Prier très fort : stratégie de l’autruche numérique
L’alternative ? Faire comme si tout allait bien. Lancer des restaurations. Attendre. Espérer.
Mais sans plan sérieux, ça revient à pisser dans un Data Lake.
- Les sauvegardes sont parfois chiffrées elles aussi.
- Les PRA sont « préparés »… mais jamais testés.
- Le serveur de restauration… est lui-même compromis.
Résultat : on rame pendant des semaines à reconstruire les systèmes, les fichiers, les relations clients, et l’image de l’entreprise.
Ceux qui ont payé. Ceux qui ont prié. Ceux qui ont pleuré.
🔒 Colonial Pipeline (USA, 2021)
- Payé : 4,4 millions de dollars.
- Récupéré partiellement les fonds grâce au FBI.

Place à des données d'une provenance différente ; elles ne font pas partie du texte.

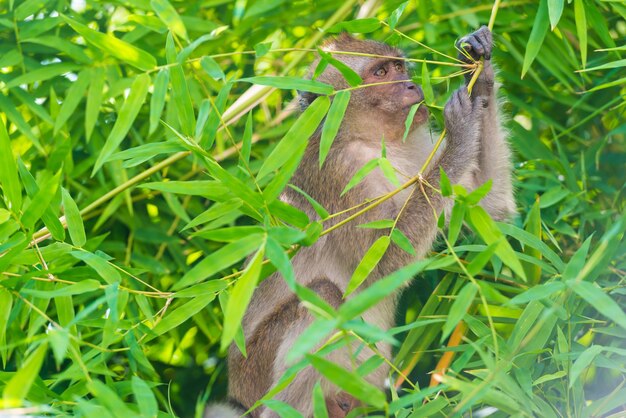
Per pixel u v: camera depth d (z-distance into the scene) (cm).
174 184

- Système à genoux pendant plusieurs jours. Chaos dans la distribution de carburant.
🏙️ Ville de Baltimore (2019)
- Refus de payer 75 000 $.
- Coût final de la restauration : 18 millions $.
- Trois mois de paralysie administrative.
🏥 Hôpital de Corbeil-Essonnes (2022)
- Ransomware LockBit.
- Refus de payer. Données sensibles publiées sur le dark web.
- Retour aux dossiers papier pendant des semaines.
Le vrai problème : vous n’étiez pas prêts
Les ransomwares ne font pas que paralyser un SI. Ils révèlent cruellement l’état réel de votre cybersécurité.
- Des sauvegardes ? Oui, mais stockées sur le NAS… également chiffré.
- Un PRA ? Euh… le fichier est dans le serveur… actuellement inaccessible.
- MFA ? « On devait le mettre en place cette année. »
- Plan de réponse à incident ? « C’est dans les cartons, on attendait le retour du RSSI. »
Pas besoin d’un groupe APT russe. Une simple négligence suffit.
Ce qu’il faut vraiment faire (avant le jour fatidique)
💾 Sauvegardes déconnectées
- Hébergées ailleurs, testées chaque mois, vérifiées par des humains.
📜 PRA/PCA opérationnels
- Pas juste un document PDF dans un coin. Des tests réguliers, des exercices de crise.
👥 Formation continue
- Pas une vidéo de 7 minutes tous les deux ans. De vraies campagnes, avec tests de phishing, et cas réels.
🔐 MFA généralisé
- Pour tous les comptes critiques. Même pour Bernard. Surtout pour Bernard.
🚨 Plan de réponse à incident
- Connu de tous. Avec des contacts clairs, une procédure de décision, des relais juridiques et communication.
Et si ça arrive quand même ?
- Ne jamais paniquer (en apparence).
- Ne pas éteindre les serveurs n’importe comment : cela peut effacer des indices.
- Contacter l’ANSSI (en France) ou le CERT.
- Ne pas communiquer publiquement sans stratégie : les pirates observent aussi Twitter.
Conclusion : entre payer et prier, il y a anticiper
Le choix ne devrait jamais être : « paie ou subis ».
Il devrait être : « je suis prêt ou je suis foutu ».
Le vrai luxe en cybersécurité, ce n’est pas un firewall à 50 000 €, c’est un PRA testé, des backups sains, et une équipe qui sait quoi faire.
Et la prochaine fois que quelqu’un te dit : « on verra plus tard pour la cybersécurité », demande-lui combien de bitcoins il a sous la main.